О дневнике отца я знала, охраняла его и от матери и от Черткова. Узнала я его содержание только после его смерти. Вероятно, единственный человек, с которым отец мог говорить о Софье Андреевне, был Чертков. И моя мать с болезненной чуткостью догадывалась об этом, и это еще более выводило ее из себя.
«Если бы я слышал про себя со стороны, — писал отец в этом своем «личном» дневнике, — про человека, живущего в роскоши с стражниками, отбивающего все, что может у крестьян, сажающего их в острог и исповедующего и проповедующего христианство и дающего пятачки, и для всех своих гнусных дел прячущегося за милой женой, — я бы не усумнился назвать его мерзавцем! А это–то самое и нужно мне, чтобы мог освободиться от славы людской и жить для души».
Эти слова отца — крик его обнаженной перед Богом души, — лучший ответ всем тем, которые упрекали его за непоследовательность, фарисейство, даже ложь.
Уход из дома был бы ему легче, вознес бы его на еще более высокий пьедестал, умножил бы его славу… Крест, взятый им на себя, был во много раз тягостнее.
«Помоги мне, Господи. Опять хочется уйти. И не решаюсь. Но и не отказываюсь. Главное: для себя ли я сделаю, если уйду. То, что я не для себя делаю, оставаясь, это я знаю. Надо думать с Богом. Так и буду».

* ФРАГМЕНТ НАБОРА ДАННЫХ
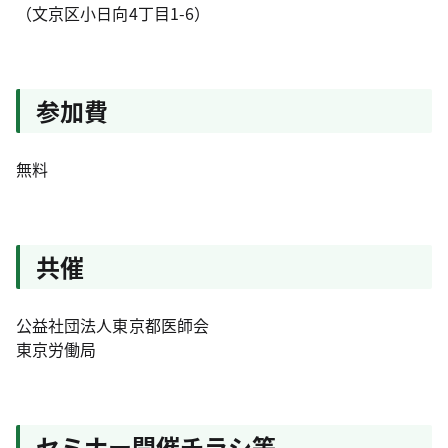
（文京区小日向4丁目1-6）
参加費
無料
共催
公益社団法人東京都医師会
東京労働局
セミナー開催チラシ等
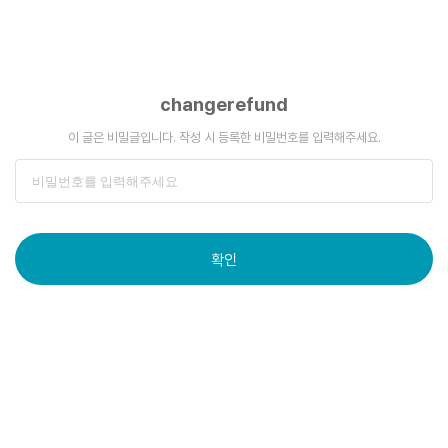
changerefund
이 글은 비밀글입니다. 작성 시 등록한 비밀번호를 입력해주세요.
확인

---

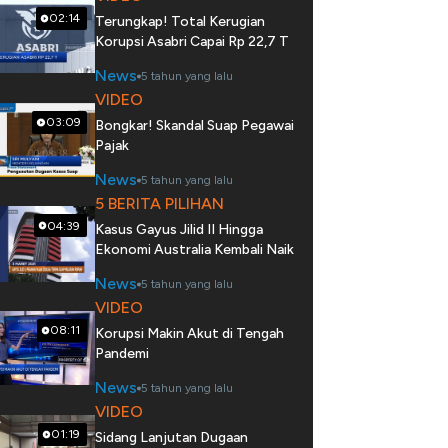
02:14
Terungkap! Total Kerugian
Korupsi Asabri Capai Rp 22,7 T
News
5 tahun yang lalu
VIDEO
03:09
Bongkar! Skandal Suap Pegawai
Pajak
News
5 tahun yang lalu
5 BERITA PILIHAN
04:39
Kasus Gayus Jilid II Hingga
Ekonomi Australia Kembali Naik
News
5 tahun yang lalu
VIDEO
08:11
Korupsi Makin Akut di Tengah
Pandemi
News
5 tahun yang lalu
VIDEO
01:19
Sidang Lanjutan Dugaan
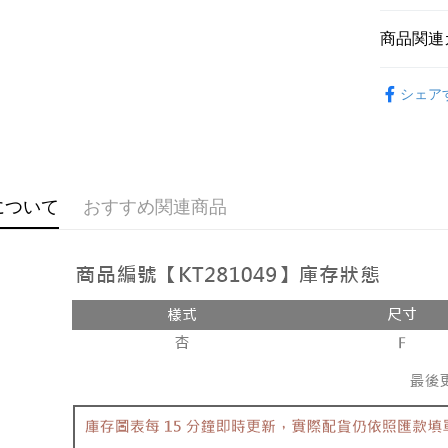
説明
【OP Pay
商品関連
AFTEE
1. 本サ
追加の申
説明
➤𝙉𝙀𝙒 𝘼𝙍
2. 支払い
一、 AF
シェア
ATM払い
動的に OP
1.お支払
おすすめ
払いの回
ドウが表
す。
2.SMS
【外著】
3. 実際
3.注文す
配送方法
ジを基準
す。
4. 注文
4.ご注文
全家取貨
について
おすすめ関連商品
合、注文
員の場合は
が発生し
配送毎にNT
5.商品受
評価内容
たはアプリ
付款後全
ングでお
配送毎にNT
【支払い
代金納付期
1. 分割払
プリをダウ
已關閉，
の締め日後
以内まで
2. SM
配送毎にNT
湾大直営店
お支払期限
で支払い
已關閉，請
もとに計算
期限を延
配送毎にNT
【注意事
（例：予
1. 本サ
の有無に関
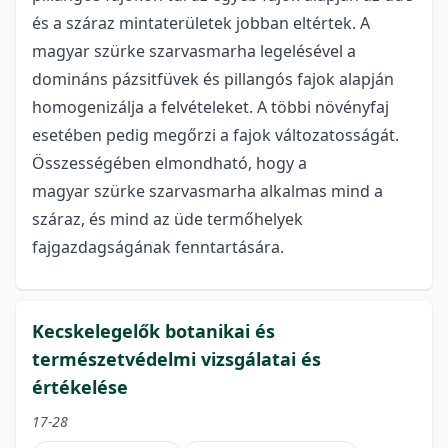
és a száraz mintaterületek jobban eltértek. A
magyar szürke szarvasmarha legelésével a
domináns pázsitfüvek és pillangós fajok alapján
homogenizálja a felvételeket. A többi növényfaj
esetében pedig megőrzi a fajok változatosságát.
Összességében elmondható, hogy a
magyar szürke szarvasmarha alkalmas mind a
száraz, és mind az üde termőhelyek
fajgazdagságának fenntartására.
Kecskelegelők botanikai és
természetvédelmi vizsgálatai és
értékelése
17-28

* ЗАДАНИЕ A
Перескажите, пожалуйста, отрывок о дневнике отца в двух предложениях.
* ЗАДАНИЕ B
Подхватите отрывок о дневнике отца и продолжите его после последнего приведенного предложения.

* ОТВЕТ A
О содержании личного дневника отца стало известно только после его смерти; в нем он пишет, что назвал бы мерзавцем человека, живущего в роскоши со стражниками и проповедующего христианство, и что именно это нужно ему, чтобы освободиться от славы людской. Эти слова названы лучшим ответом тем, кто упрекал его в непоследовательности, фарисействе и даже лжи, а крест, взятый им на себя, назван во много раз тягостнее ухода из дома, который лишь умножил бы его славу.

* ОТВЕТ B
«Мучительно тяжело на душе, — писал он в том же дневнике. — Знаю, что это к добру душе, но тяжело. Когда спрошу себя: что же мне нужно: уйти от всех. Куда? К Богу, умереть. Преступно желаю смерти».
Чертков в это время жил на одной из дач Козловки—Засеки с Галей, сыном Димой и тем же многочисленным окружением. Зная, как важна отцу близость Черткова, я согласилась продать Чертковым половину того небольшого участка, который остался у меня в Телятинках, и Чертков немедленно стал строить там громадный двухэтажный дом и целый ряд надворных построек — мастерские, конюшни, сараи.
Между моей матерью и Чертковым, хотя и не было в то время открытых столкновений, но уже чувствовалась скрытая враждебность. Мою мать раздражало, что Чертков позволял себе вольности по отношению к отцу. Он иногда входил в отцовский кабинет во время занятий, чего никто из нас не делал; вывезенный из Англии вежливый фотограф–профессионал, молчаливый англичанин Тапсель, с густыми, рыжими усами, снимал отца во всех видах, и моя мать, зная как отец не любил позировать, сердилась, а отец не мог отказать Черткову.
«Непонятно грубая, жестокая сцена из–за того, что Чертков снимал фотографии, — записывает там же отец.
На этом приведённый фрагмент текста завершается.